Epilepsy is often treated with medication, Neurocybernetic Prostheses (similar to a heart pacemaker) and occasionally via surgery or specialized diet. In most cases, the proper emergency response to a Generalized Tonic/Clonic epileptic seizure is simply to prevent the patient from injuring themselves, by moving him or her away from sharp edges, placing something soft beneath the head, and carefully moving them onto their side to avoid asphyxiation. If the seizure lasts longer than 3-4 minutes, contact Emergency Medical Services immediately, as this may indicate the presence of Status Epilepticus, a potentially fatal condition. One should never place any object in a person's mouth during a seizure as this could result in injury to the victim's mouth. It is not possible (despite folklore to the contrary) for a person to swallow the tongue during a seizure.

Various drugs have been discovered that serve to control or limit seizures, including carbamazepine (brand name Tegretol), oxcarbazepine (Trileptal), clonazepam (Klonopin), ethosuximide (Zarontin), felbamate (Felbatol), fosphenytoin (Cerebyx), gabapentin (Neurontin), lamotrigine (Lamictal), phenobarbital (Luminal), phenytoin (Dilantin), primidone (Mysoline), tiagabine (Gabitril), topiramate (Topamax), valproate, sodium divalproex (Depakene, Depakote) and vigabatrin (Sabril).

Ketogenic diets have also been found to be effective in controlling some types of epilepsy, although the mechanism behind the effect is not fully understood. Ketogenic diets are high in fat and extremely low in carbohydrates, with intake of fluids often limited. This treatment, originated as early as the 1920s, was largely abandoned with the discovery of modern anti-epileptic drugs, but has enjoyed a return to popularity in recent times. Ketogenic diets are sometimes prescribed in severe cases where drugs have proven ineffective.

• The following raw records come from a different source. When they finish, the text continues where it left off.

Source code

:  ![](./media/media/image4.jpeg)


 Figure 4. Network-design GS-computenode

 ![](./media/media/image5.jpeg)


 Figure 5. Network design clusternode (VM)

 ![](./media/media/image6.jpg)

There has been some controversy – although very little – over the standards for diagnosis for partial-complex seizures and how these standards are applied in practice, both among some surrealists and in particular as regards Mary Baker Eddy, founder of Christian Science.

In April 2003, the BBC TV science programme "Horizon" featured discussion of research by American neurologist Gregory Holmes indicating that Ellen G. White, spiritual founder of the Seventh-day Adventist Church, may have suffered from temporal lobe epilepsy triggered by a head injury at age nine – the epilepsy supposedly being responsible for her powerful religious visions.

There has also been serious speculation that science fiction author Philip K. Dick suffered from similar seizures; he experienced visions on several occations, that, among other effects, reportedly helped him save his infant son from an undiagnosed life-threatening medical condition.